A few verses before Rahab is mentioned, Enoch is the focus for a sentence or two. “By faith Enoch was taken from this life, so that he did not experience death; he could not be found, because God had taken him away. For before he was taken, he was commended as one who pleased God. And without faith it is impossible to please God, because anyone who comes to him must believe that he exists and that he rewards those who earnestly seek him.” (Hebrews 11:5-6, NIV)
What’s plain here is that Enoch, who had faith, is in Heaven today. Why? First, because he believed God existed. Second, because he believed God rewards those who earnestly seek him. God was pleased with Enoch. God is pleased with all who have the same faith as Enoch. Rahab had that faith. She was saved by that faith.
You tracking with me? This makes sense right? Have faith in God. Get saved. It’s plain as day here in Hebrews.
It’s plain in James, too. Rahab is mentioned in the second chapter of James’ letter to the church.
“In the same way, was not even Rahab the prostitute considered righteous for what she did when she gave lodging to the spies and sent them off in a different direction? As the body without the spirit is dead, so faith without deeds is dead.” (James 2:25-26, NIV)
Rahab is praised here for taking action based on her faith in God. Her actions, James argues, show that her faith was real, solid, genuine. Faith without deeds is dead.

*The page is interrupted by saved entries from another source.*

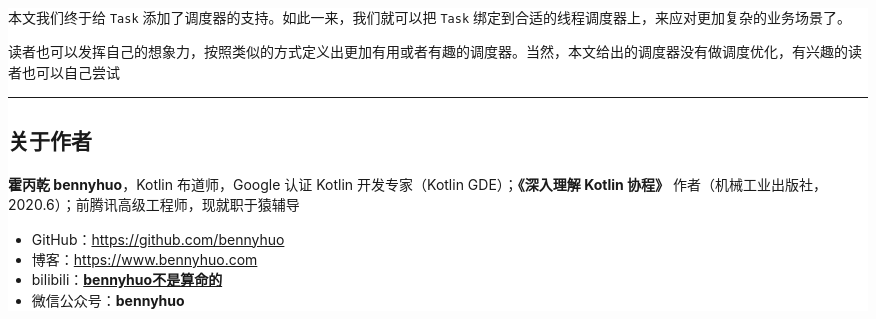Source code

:本文我们终于给 `Task` 添加了调度器的支持。如此一来，我们就可以把 `Task` 绑定到合适的线程调度器上，来应对更加复杂的业务场景了。

读者也可以发挥自己的想象力，按照类似的方式定义出更加有用或者有趣的调度器。当然，本文给出的调度器没有做调度优化，有兴趣的读者也可以自己尝试


---

## 关于作者

**霍丙乾 bennyhuo**，Kotlin 布道师，Google 认证 Kotlin 开发专家（Kotlin GDE）；**《深入理解 Kotlin 协程》** 作者（机械工业出版社，2020.6）；前腾讯高级工程师，现就职于猿辅导

* GitHub：https://github.com/bennyhuo
* 博客：https://www.bennyhuo.com
* bilibili：[**bennyhuo不是算命的**](https://space.bilibili.com/28615855)
* 微信公众号：**bennyhuo**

The harlot’s faith is alive. Those who believe and act are credited with righteousness. Even if their past is checkered, they’re credited with righteousness and admitted into God’s kingdom forever! They survive judgment. They enjoy Heaven!
Believe on the Lord Jesus! Put your faith in God. That’s how you gain a right standing with God. Then act on faith so that the world sees your good deeds and praises your Father in Heaven.

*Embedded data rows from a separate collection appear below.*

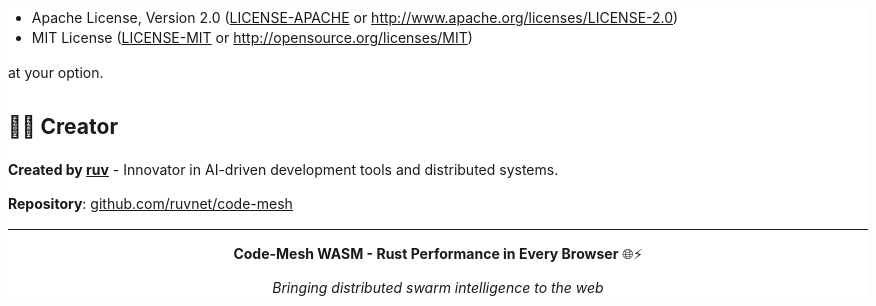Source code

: - Apache License, Version 2.0 ([LICENSE-APACHE](LICENSE-APACHE) or http://www.apache.org/licenses/LICENSE-2.0)
- MIT License ([LICENSE-MIT](LICENSE-MIT) or http://opensource.org/licenses/MIT)

at your option.

## 👨‍💻 Creator

**Created by [ruv](https://github.com/ruvnet)** - Innovator in AI-driven development tools and distributed systems.

**Repository**: [github.com/ruvnet/code-mesh](https://github.com/ruvnet/code-mesh)

---

<div align="center">

**Code-Mesh WASM - Rust Performance in Every Browser** 🌐⚡

*Bringing distributed swarm intelligence to the web*

</div>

Are you going to be an eternal survivor? This is real, after all. It’s not a game. Only the righteous survive. Not the good. Not the nice. Not the relatively decent. Only the righteous.
Now there’s one more thing to be said. The righteous are not righteous because of actions done in their own power. The Bible makes that clear.
“…no one,” Paul says in Romans 3:20, “will be declared righteous in [God’s] sight by observing the law; rather, through the law we become conscious of sin.” (NIV)
You can’t be good enough to get in on your own. The law just shows you how desperately sinful you are, how deserving of God’s wrath.
“But now…” Aren’t those hopeful words? They’re for us today. They’re contemporary.
“But now,” Paul says starting at Romans 3:21, “a righteousness from God, apart from law, has been made known, to which the Law and the Prophets testify. This righteousness from God comes through faith in Jesus Christ to all who believe. There is no difference, for all have sinned and fall short of the glory of God, and are justified freely by his grace through the redemption that came by Christ Jesus.” (Romans 3:20-24, NIV)
Only the righteous survive. Only the righteous are justified before the Perfect Judge of all men. Only the righteous will enjoy Paradise. Only the righteous who believe on Jesus.
Have you chosen to believe on Jesus? I urge you today to become a survivor, an escapee from God’s wrath, a recipient of His great mercy. If you’ll believe on Jesus, you’ll not perish, but have eternal life. That’s God’s promised gift to all who trust His Son. It’s his love gift to every faith-filled follower of Jesus. (See John 3:16-18.)